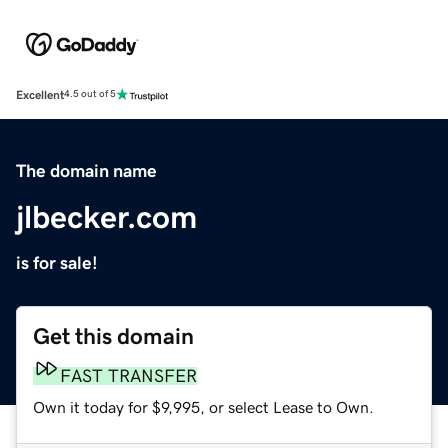
Excellent
4.5 out of 5
The domain name
jlbecker.com
is for sale!
Get this domain
FAST TRANSFER
Own it today for $9,995, or select Lease to Own.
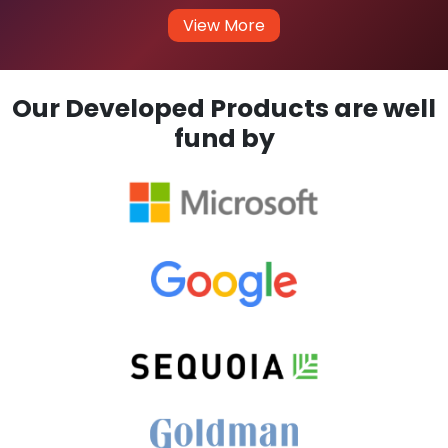
View More
Our Developed Products are well
fund by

_____

### Work order
Return every line of text in the data above with no changes, and leave out the pictures.

### Response to this exercise
Excellent
4.5 out of 5
The domain name
jlbecker.com
is for sale!
Get this domain
FAST TRANSFER
Own it today for $9,995, or select Lease to Own.
View More
Our Developed Products are well
fund by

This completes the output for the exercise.